_Consigne 1_
Dans l'extrait d'entretien ci-dessous sur les novellisations d'Alien, relevez tous les titres d'œuvres mentionnés, tels qu'ils sont écrits.

_Extrait choisi_
# # # # # # #

Mec, j’ai été aussi choqué que toi. Je n’en savais rien jusqu’à ce qu’un fan m’écrive et me dise « Pourquoi t’as fait ça ? C’est ridicule, y’a des Marine’s plein les vaisseaux et  ils parlent comme des gamins de 6ème ?». Je ne comprenais pas. J’ai chopé un exemplaire - habituellement je lis les livres des autres, pas les miens - et j’ai immédiatement pensé « ah les fils de pute !». C’est d’ailleurs ce que j’ai écrit à Warner Book - mon vocabulaire sur le moment était plus varié et plus exotique encore.
Ils m’ont dit que quelqu’un avait décidé que la cible du livre était le public adolescent et qu’il fallait donc s’adapter, ce qui est hilarant en soi, parce que tout le monde sait que les ados ont régulièrement recours à la langue alien. Du coup ouais, ils ont arbitrairement changé mon style et omis de m’en faire part. C’est pas une question d’ego ni rien mais c’était le langage que Cameron avait choisi et il aurait du être préservé, c’est tout.

C’est étrange qu’ils aient décidé d’être aussi réacs pour un film où figurent essentiellement des monstres pourvus de bites géantes en érection, de vagina-dentata télescopiques et de bouches-pénis qui se reproduisent par viols oraux. James Cameron a t-il déjà émis un avis sur tes novellisations ?
Oui, on a fait le rapide debrief d'une scène et on s’est mis d’accord. À la fin, quand la reine alien se fait aspirer hors du vaisseau et que Ripley monte à l’échelle pour fermer le sas, scientifiquement parlant ça me chiffonnait. C'était impossible. Le vaisseau aurait dû se vider de son oxygène instantanément et la pesanteur l’aurait normalement empêchée de grimper à l’échelle ! Cameron m’a dit « Je sais mais je voulais vraiment ce plan.» En général il est plutôt méticuleux mais à Hollywood les scènes l'emportent sur la véracité scientifique, et tout ça est passé sous silence.
Dans Aliens 3 j’ai tenté de rectifier les erreurs scientifiques les plus flagrantes du film. Par exemple, des gens assis sur un tas de piles mortes essaient d'en trouver des neuves pour leur lampe de poche. On est censés être des années dans le futur et les mecs utilisent toujours des piles Duracell ? Sérieux ? Je ne cherche pas à ce que les gens puissent scruter mon livre pendant 20 ans sans y trouver la moindre approximation mais là, franchement, je ne pouvais pas décemment ignorer de telles énormités. J’ai pas aimé écrire Alien 3, c’est pour ça que j’ai refusé l’offre de Alien : Le retour.

# # # # # # #

_Entrées de données_

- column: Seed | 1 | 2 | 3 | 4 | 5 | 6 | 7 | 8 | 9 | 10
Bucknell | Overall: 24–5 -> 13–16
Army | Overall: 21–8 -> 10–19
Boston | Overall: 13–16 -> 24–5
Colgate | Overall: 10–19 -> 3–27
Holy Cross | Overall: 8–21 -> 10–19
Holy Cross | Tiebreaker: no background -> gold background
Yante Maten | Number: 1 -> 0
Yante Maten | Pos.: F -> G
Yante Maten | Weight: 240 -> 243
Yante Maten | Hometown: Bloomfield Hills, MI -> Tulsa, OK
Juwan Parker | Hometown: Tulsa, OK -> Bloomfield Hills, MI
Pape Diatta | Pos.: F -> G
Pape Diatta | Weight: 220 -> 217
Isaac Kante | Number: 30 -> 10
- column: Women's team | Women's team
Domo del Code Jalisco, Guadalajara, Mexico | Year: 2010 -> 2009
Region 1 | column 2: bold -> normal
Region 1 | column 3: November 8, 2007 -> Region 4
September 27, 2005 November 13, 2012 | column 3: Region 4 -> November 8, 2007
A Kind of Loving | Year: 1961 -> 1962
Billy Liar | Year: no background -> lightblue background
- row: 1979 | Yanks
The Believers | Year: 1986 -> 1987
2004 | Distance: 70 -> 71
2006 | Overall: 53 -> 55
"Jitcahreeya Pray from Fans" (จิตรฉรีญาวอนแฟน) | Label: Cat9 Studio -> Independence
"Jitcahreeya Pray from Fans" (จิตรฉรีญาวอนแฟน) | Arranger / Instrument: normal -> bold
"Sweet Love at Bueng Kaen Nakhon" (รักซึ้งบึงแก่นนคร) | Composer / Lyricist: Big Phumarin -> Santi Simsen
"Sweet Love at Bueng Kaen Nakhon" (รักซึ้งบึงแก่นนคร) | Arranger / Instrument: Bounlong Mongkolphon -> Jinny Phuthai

# # # # # # #

_Consigne 2_
Repérez chaque ligne de la liste ci-dessus qui contient la chaîne "bold", en tenant compte de la casse.

_Réponse 1_
Aliens 3 ; Alien 3 ; Alien : Le retour

_Réponse 2_
Region 1 | column 2: bold -> normal
"Jitcahreeya Pray from Fans" (จิตรฉรีญาวอนแฟน) | Arranger / Instrument: normal -> bold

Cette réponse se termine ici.